Il live-action della Disney de Il Re Leone vuole far sapere a tutti i fan che le cose saranno diverse questa volta alla Pride Rock – qualcosa che sorprenderà i fan -, ma alcune cose invece non cambieranno affatto.
Per Jon Favreau uno degli elementi intoccabili dell’animazione è il personaggio di Mufasa, doppiato da James Earl Jones nel 1994 che è tornato nuovamente per dare voce al personaggio anche questa volta.
Parlando con Entertainmente Weekly riguardo la sua recente avventura live-action, il regista Favreau ha rivelato che le battute di Mufasa sono cambiate molto poco dalla sceneggiatura originale – e che qualsiasi cosa Jones volesse fare col personaggio la poteva fare.

James Earl Jones faceva la parte e poi mi chiedeva le direzioni, e onestamente io non sapevo dargli una risposta. Ero tipo, “Tu sei Mufasa!” Tutto quello che diceva suonava perfetto perché era lui a dirlo.

Ha spiegato.
Eccitato che Jones fosse disponibile a riportare in vita uno dei personaggi Disney più amati e tragici, Favreau ha ammesso che riportare l’attore a bordo è stato solo grazie al fatto che “le stelle erano allineate”.

Poteva facilmente dire di no. La sua voce sarebbe suonata diversa. C’erano un sacco di modi perché questo non funzionasse. Ma le stelle si sono allineate e io l’ho ascoltato registrare… Ho sentito che accadeva qualcosa di davvero potente. Ho sentito una significativa pietra miliare quando lo abbiamo registrato, ed è stato difficile non sentirsi come un membro dell’audience.

Da qualche altra parte, la versione del 2019 de Il Re Leone continua a sorprendere, con Favreau che di recente ha spiegato che il nuovo film non è davvero un live-action.
Parlando della tecnologia che sta dietro il remake, Favreau ha invece fatto il confronto con la tecnologia del “video-gioco multiplayer VR (virtual reality)”.

Il Re Leone uscirà nelle sale cinematografiche il 19 Luglio.

◆ DATI FORNITI
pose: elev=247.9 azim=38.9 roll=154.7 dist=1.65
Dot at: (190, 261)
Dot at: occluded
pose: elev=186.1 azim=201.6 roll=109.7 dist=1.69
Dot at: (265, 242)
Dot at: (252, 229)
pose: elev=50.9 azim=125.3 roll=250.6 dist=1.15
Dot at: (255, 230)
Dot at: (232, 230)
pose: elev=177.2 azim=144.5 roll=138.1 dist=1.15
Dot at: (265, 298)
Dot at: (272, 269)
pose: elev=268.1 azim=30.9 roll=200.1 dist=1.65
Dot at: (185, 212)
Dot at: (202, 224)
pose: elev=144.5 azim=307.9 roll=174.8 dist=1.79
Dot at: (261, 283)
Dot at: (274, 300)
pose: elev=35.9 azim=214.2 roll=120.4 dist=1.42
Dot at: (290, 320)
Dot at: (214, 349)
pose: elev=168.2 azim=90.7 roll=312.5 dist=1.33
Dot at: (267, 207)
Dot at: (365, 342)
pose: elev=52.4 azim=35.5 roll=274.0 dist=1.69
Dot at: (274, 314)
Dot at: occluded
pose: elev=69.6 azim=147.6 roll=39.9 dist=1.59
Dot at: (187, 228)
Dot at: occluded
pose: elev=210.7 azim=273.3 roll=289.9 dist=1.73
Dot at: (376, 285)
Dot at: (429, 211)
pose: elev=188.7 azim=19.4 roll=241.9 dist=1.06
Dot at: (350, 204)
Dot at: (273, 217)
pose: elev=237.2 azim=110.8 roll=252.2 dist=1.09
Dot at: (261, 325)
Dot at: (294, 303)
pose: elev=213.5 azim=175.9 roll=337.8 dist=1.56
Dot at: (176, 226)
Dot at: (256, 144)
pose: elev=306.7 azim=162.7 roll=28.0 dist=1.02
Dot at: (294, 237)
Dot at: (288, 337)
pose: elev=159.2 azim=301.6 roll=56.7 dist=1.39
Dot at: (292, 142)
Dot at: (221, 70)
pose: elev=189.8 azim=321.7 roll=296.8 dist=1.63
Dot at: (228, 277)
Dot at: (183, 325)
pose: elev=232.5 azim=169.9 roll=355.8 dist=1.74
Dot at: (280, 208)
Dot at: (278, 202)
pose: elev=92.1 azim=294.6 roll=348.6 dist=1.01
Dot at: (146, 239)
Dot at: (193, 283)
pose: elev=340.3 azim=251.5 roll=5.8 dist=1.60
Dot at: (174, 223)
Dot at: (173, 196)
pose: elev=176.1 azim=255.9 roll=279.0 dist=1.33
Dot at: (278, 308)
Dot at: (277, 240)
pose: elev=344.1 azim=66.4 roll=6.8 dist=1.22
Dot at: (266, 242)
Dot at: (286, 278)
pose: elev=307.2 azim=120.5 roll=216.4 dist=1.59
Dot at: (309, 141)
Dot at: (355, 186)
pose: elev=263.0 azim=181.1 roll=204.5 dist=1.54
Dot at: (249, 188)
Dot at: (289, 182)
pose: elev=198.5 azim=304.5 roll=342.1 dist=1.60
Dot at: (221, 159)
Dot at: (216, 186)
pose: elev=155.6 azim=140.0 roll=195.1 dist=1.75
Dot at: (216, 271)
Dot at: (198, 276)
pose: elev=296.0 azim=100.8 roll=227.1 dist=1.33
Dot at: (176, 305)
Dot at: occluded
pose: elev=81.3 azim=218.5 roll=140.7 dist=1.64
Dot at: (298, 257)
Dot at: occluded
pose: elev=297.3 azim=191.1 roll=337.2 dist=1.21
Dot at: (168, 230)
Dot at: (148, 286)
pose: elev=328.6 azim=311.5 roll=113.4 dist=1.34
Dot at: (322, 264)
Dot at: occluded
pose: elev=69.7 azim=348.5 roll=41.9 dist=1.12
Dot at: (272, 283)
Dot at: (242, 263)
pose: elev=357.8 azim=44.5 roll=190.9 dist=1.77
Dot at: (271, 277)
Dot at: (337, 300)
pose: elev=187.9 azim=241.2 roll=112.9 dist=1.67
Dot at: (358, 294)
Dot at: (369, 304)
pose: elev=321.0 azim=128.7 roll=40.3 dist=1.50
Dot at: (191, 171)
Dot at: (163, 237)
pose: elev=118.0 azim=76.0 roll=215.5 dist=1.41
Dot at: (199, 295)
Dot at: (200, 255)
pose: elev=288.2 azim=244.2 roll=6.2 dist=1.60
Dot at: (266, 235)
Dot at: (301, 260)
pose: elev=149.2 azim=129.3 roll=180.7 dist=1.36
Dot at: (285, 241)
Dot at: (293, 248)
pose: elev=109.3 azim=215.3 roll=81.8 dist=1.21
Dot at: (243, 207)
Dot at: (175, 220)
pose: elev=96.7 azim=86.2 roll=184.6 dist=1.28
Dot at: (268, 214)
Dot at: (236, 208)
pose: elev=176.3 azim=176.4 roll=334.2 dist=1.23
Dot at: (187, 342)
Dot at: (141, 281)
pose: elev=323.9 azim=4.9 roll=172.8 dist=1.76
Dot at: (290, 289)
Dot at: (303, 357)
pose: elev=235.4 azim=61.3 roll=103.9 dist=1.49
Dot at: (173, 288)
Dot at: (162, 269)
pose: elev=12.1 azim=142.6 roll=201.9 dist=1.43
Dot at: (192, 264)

◆ COMPITI RICHIESTI
1) Secondo l'estratto sul Re Leone, chi presta la voce a Mufasa nel nuovo film?
2) Trascriva fedelmente il passo dell'estratto sul Re Leone compreso tra "Poteva facilmente dire" e "un membro dell’audience.", estremi inclusi.

◆ SOLUZIONI
1) James Earl Jones, che aveva già doppiato il personaggio nel 1994.

2)
Poteva facilmente dire di no. La sua voce sarebbe suonata diversa. C’erano un sacco di modi perché questo non funzionasse. Ma le stelle si sono allineate e io l’ho ascoltato registrare… Ho sentito che accadeva qualcosa di davvero potente. Ho sentito una significativa pietra miliare quando lo abbiamo registrato, ed è stato difficile non sentirsi come un membro dell’audience.